Herodias was indignant that Antipas had decided to make all his employees observe the Sabbath. “This isn’t necessary,” she muttered to me. “Magus Shazzar probably worships the Persian Mithras or some such god. Why should he observe Jewish customs?”

Herodias was still more annoyed to learn that Antipas’s entire household was to begin attending the Sabbath prayer meeting. “I haven’t been to one of those tedious gatherings—or wanted to—since I was a girl.”

But I was curious to see the Jewish prayer meeting, and so I rose promptly on the Sabbath morning. Gundi was already up, burning a pinch of incense before her statuette of Aphrodite. We both covered our heads and shoulders, as we’d been instructed, and then we joined the rest of the court on the palace portico.

By the time we reached the assembly house, I was sweating under my wraps, for the air in Tiberias was warm and moist. We all followed Antipas up the high limestone steps and through the fluted pillars of the portico. Inside the hall, Antipas and his courtiers took their seats at the front. We women and girls were directed upstairs to the gallery.

A woman on an open litter was carried into the gallery and placed near the balustrade. “That must be the steward’s wife, supposedly an invalid,” remarked Herodias. “They say that Chuza converted to the Jewish religion to marry her. What a poor bargain! Although very likely Antipas would have ordered him to convert, anyway.”

We’d gotten up earlier than usual, and now I tried not to yawn as the morning went on. I longed to push the scarf off my head; I felt like a steamed fish. There were prayers, and readings from holy scrolls, and explanations of the readings. I didn’t understand Hebrew, the ancient Jewish language, but the leader of the meeting translated each verse into Aramaic and Greek.

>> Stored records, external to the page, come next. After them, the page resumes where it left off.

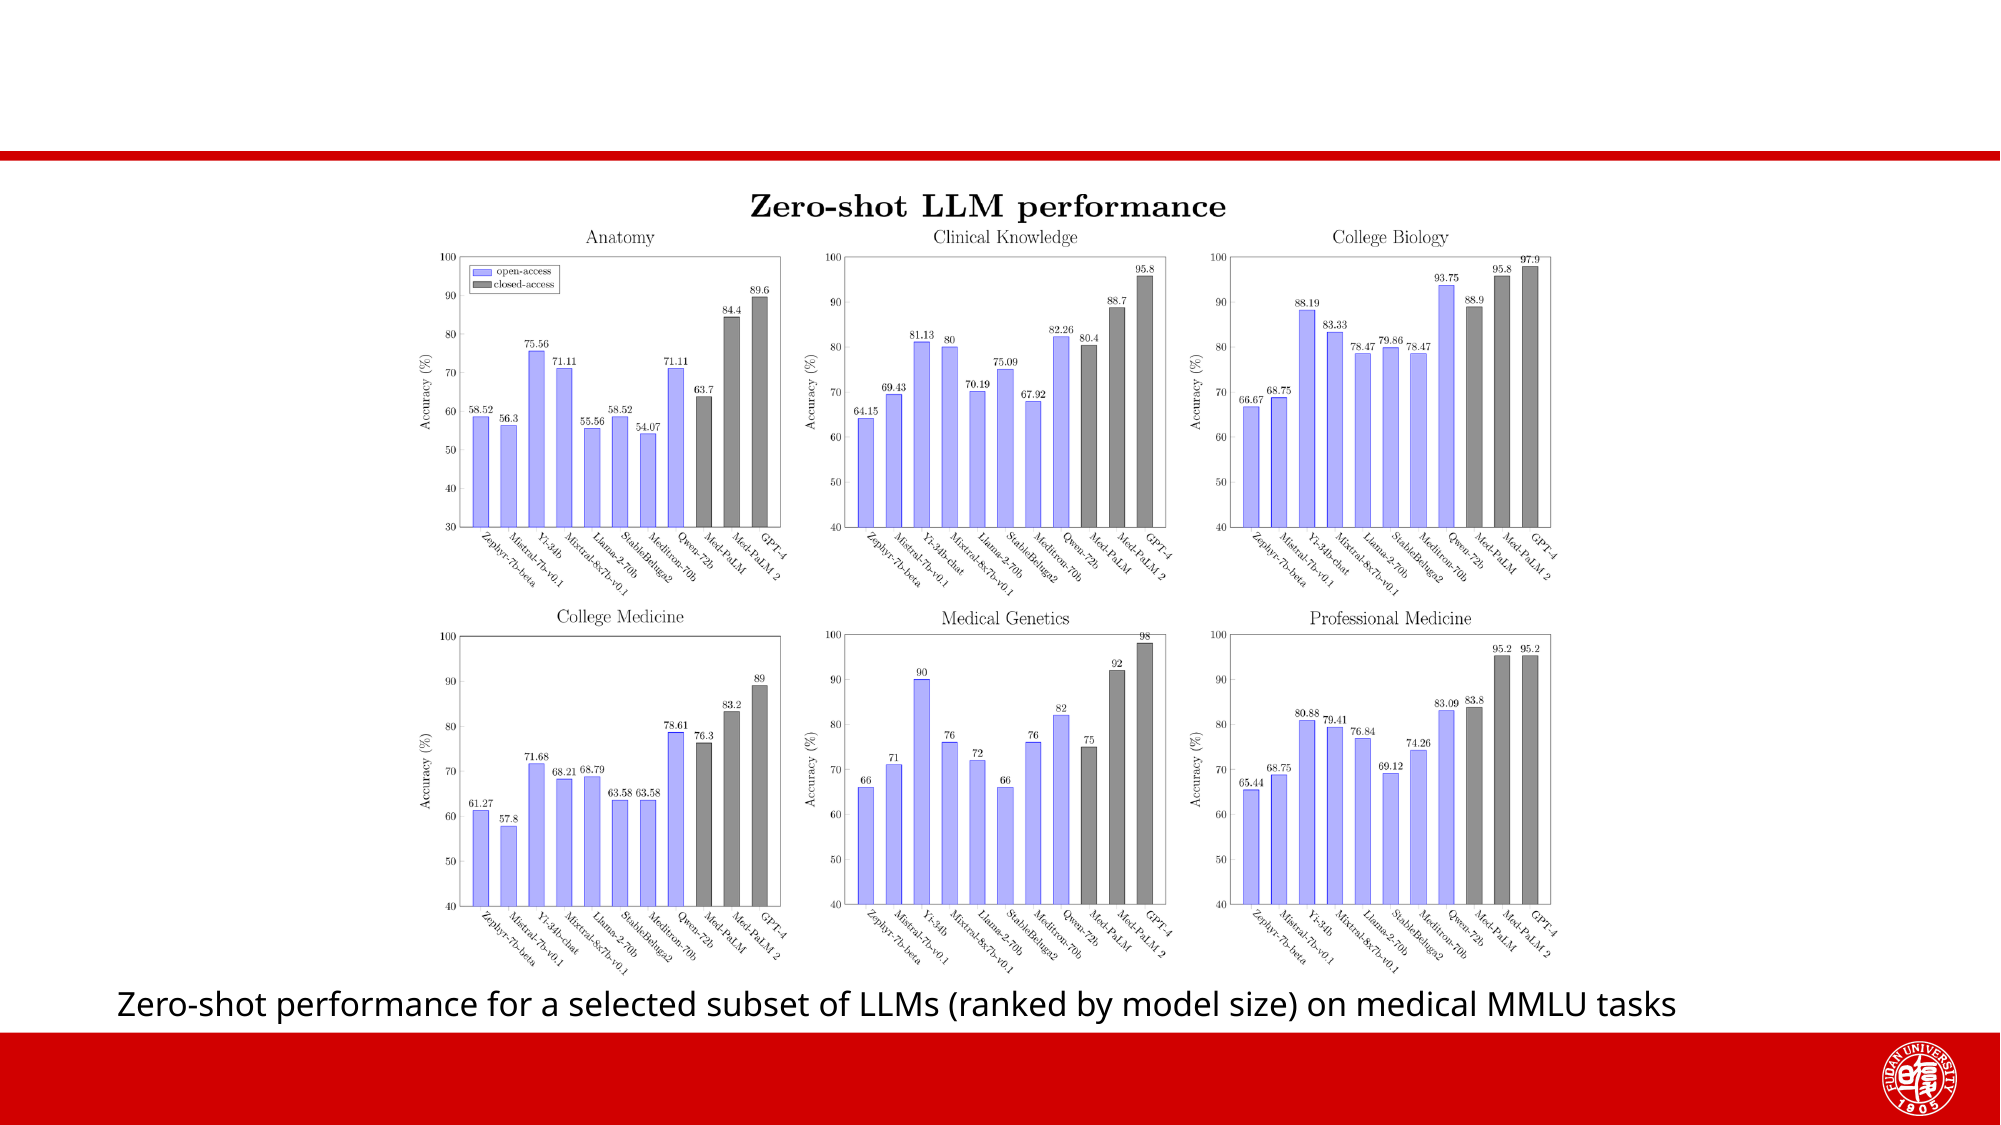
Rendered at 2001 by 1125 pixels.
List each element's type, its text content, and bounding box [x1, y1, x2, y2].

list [389, 172, 1611, 998]
text_box Zero-shot performance for a selected subset of LLMs (ranked by model size) on medical MMLU tasks [102, 975, 1827, 1031]
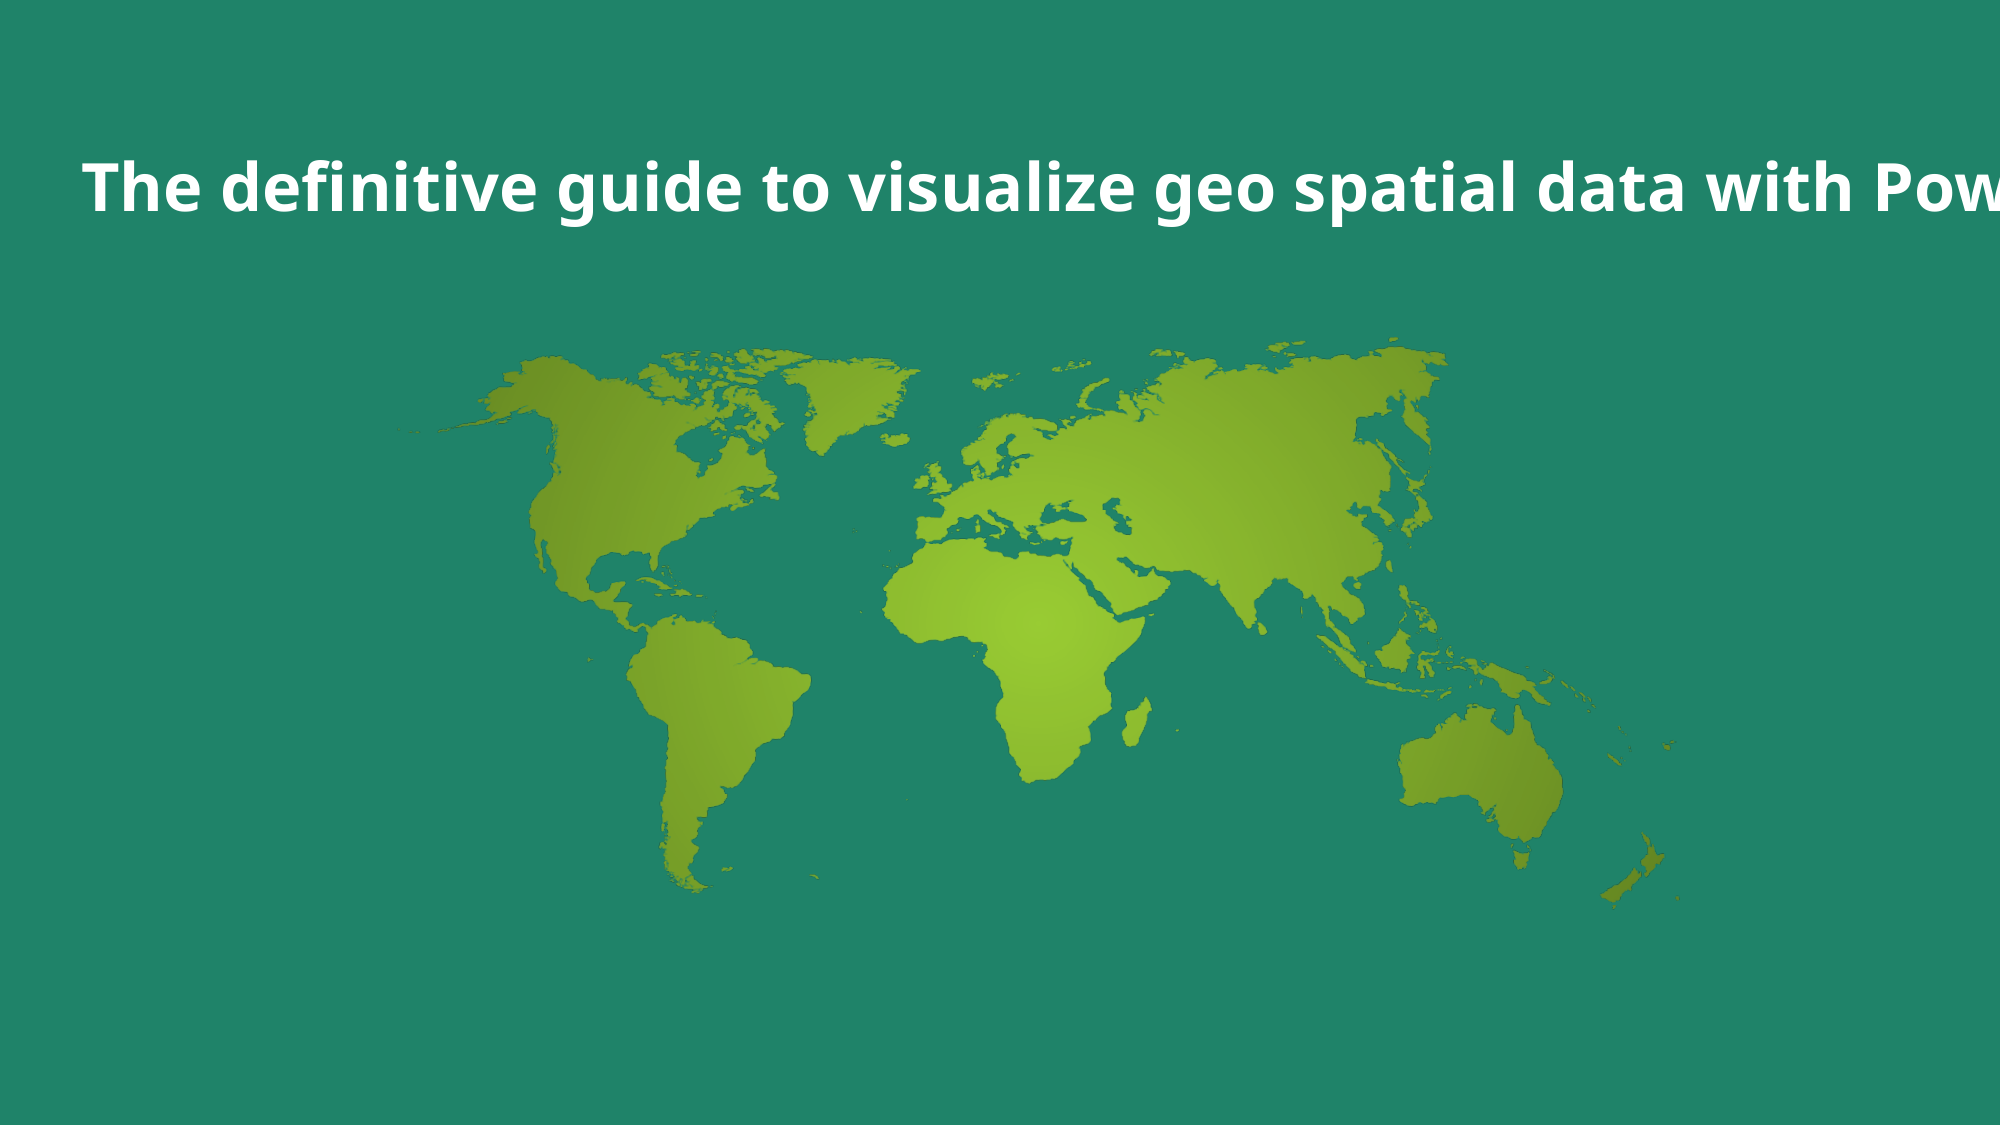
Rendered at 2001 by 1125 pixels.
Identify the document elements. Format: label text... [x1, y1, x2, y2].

One of the prayers thanked the Lord for Prince Antipas’s safe return from Rome. Beside me, Herodias seemed to be listening carefully, even as she lifted her scarf to her mouth to stifle yawns. “Why don’t they give thanks for the Tetrarch’s marriage?” she whispered.

I looked around at the other women and girls, and I noticed that they were eyeing Herodias and me, too. They must be the wives and daughters of the noblemen of Tiberias. I saw them glancing at Herodias’s ruby earrings—she had managed to drape her head scarf so as to reveal them.

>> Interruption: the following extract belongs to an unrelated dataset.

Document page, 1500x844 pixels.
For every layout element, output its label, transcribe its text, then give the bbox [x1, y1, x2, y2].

Now a rabbi, or teacher, explained an ancient text, the last words of David, a great king of ancient Israel. One passage struck me: “When one rules justly over men, ruling in the fear of the Lord, he dawns on them like the morning light…”

The words thrilled me, and they brought to mind Leander’s words on shipboard, “I do not admire power unless it is used in a good way.” Although usually he was so composed, his voice had shook as he said this. I wished I could see Leander’s face from where I was sitting. What did he think of King David’s poem?

I noticed that Herodias had stopped yawning and was smiling as she watched Antipas. He listened with a satisfied expression, nodding. He seemed to think King David’s poem described him. The thrill I’d felt on hearing the words faded.